Badly outnumbered, the Confederate soldiers "just ran."
It was an important victory for the Union, Forests said, because of Huntsville’s location to the recently completed Memphis and Charleston Railroad, the first railroad to link the Atlantic Ocean with the Mississippi River.
"Huntsville was the eastern headquarters of the railroad," Forests said. "When Mitchel captured it, he said, ‘We have cut off the artery of the Confederacy.’ In other communications, he states he had broken the backbone of the Confederacy."
Quickly, the third floor of the depot was turned into a prison.
And that’s when the graffiti began.
"You get every (reaction) from ‘it’s amazing’ to ‘is it real?’ to everything in-between," Forests said. "Most people are quite impressed by what’s up here."

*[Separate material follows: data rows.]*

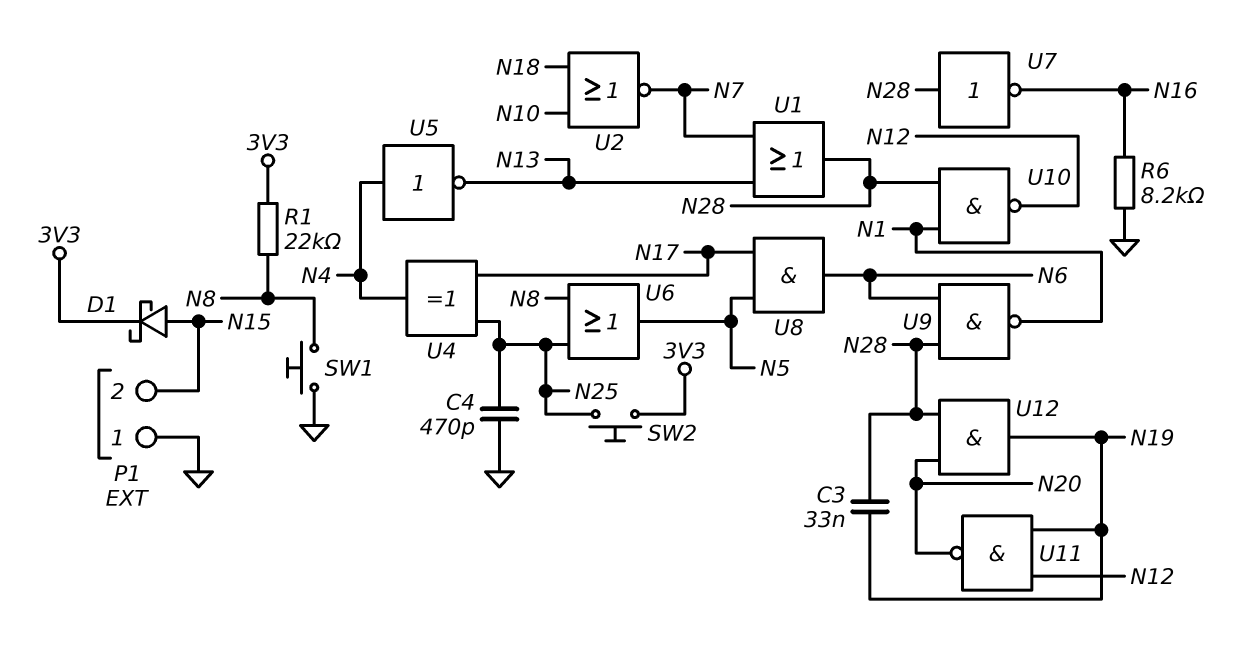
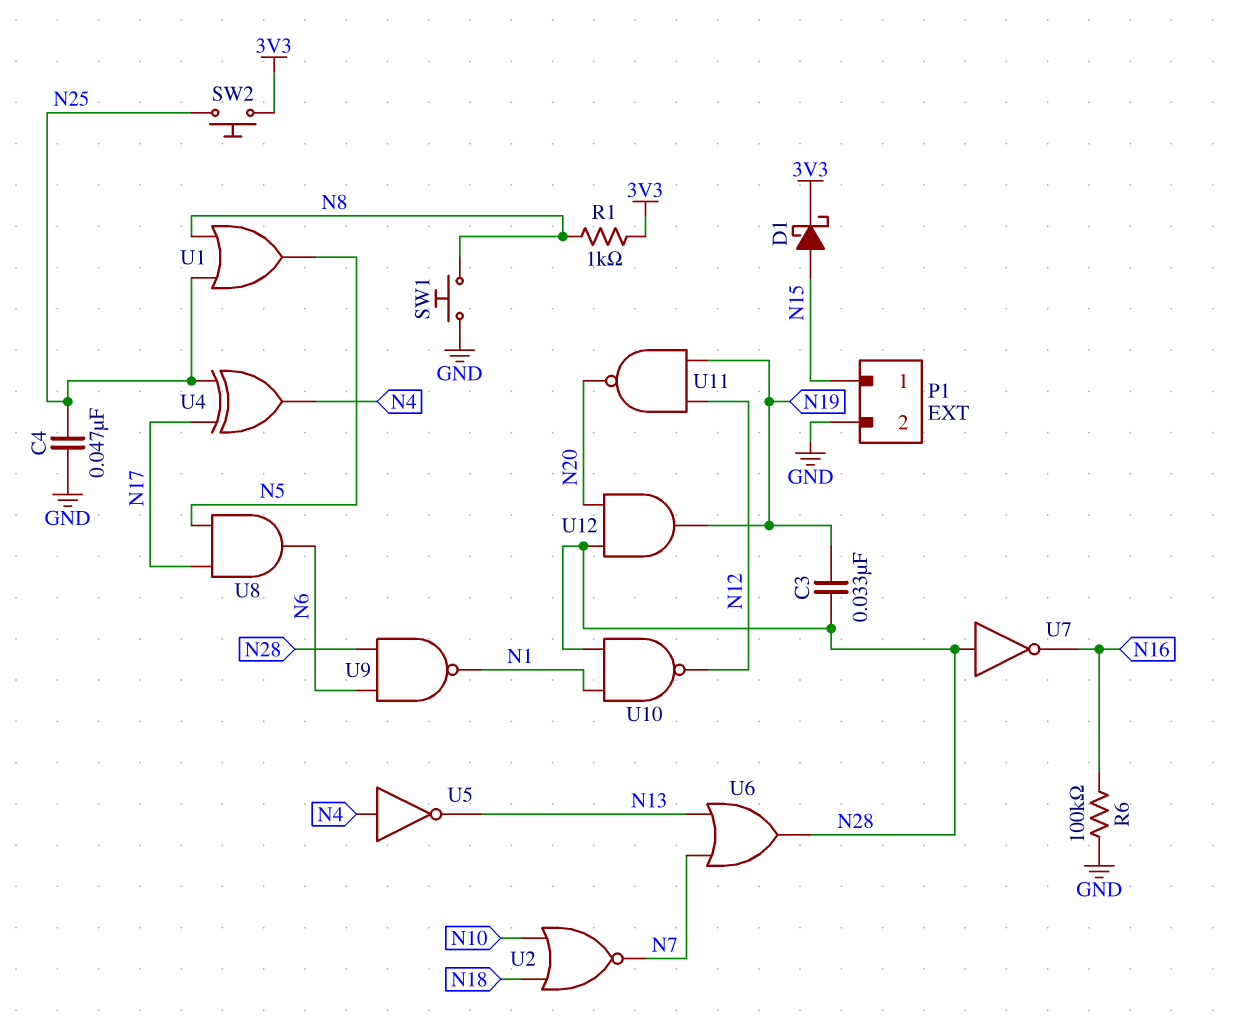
C4: 470pF (GND, N25) -> 47nF (GND, N25)
P1 pin 1: GND -> N15
P1 pin 2: N15 -> GND
R1: 22k (3V3, N8) -> 1k (3V3, N8)
R6: 8.2k (GND, N16) -> 100k (GND, N16)
U1: OR (in N7, in N13, out N28) -> OR (in N8, in N25, out N5)
U6: OR (in N8, in N25, out N5) -> OR (in N7, in N13, out N28)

There’s a lot to be impressed with, even though much of the graffiti has faded after almost 150 years and a lot of sunlight.
Some of the graffiti, though, is decipherable.
"Here’s one of the oldest," Forests said. "Here’s a man, his arms and his legs. See his head, his neck, shoulders and arms?"
Here’s a New Year’s greeting "to all in the year of our Lord 1864."
Here’s a rocking horse and a peace dove. The dove measures about 3 inches by 5 inches. It is the largest bit of graffiti in the depot and possibly goes back to 1862.
There’s also an attempt at a cartoon character.
For poignancy, there’s a Union guide’s tribute to his fallen friend, Harris Grover, a comrade from Illinois.
Grover, once stationed in Huntsville, was killed around Atlanta on July 22, 1864.
"His name shall be remembered by true p-," reads the graffiti.
Scholars and specialists from Columbia University and the Smithsonian Institution who came here when the depot was restored in the late 1970s and early ’80s were unable to determine what the rest of the graffiti said.
But it’s likely that "patriots" is the incomplete word.
"In 1940, the railroad decided they wanted to pretty the place up, so they painted over all this," Forests said. "In 1979, we uncovered the graffiti. For almost 40 years, it was painted over."
For the last 30 years or so, the graffiti has come back to life on the third floor, the former bunk room of the depot.
The graffiti is also one of the big reasons there’s still life in the rest of the museum.
"That’s the primary reason we still survive today," Forests said. "It’s the graffiti. That’s our moneymaker."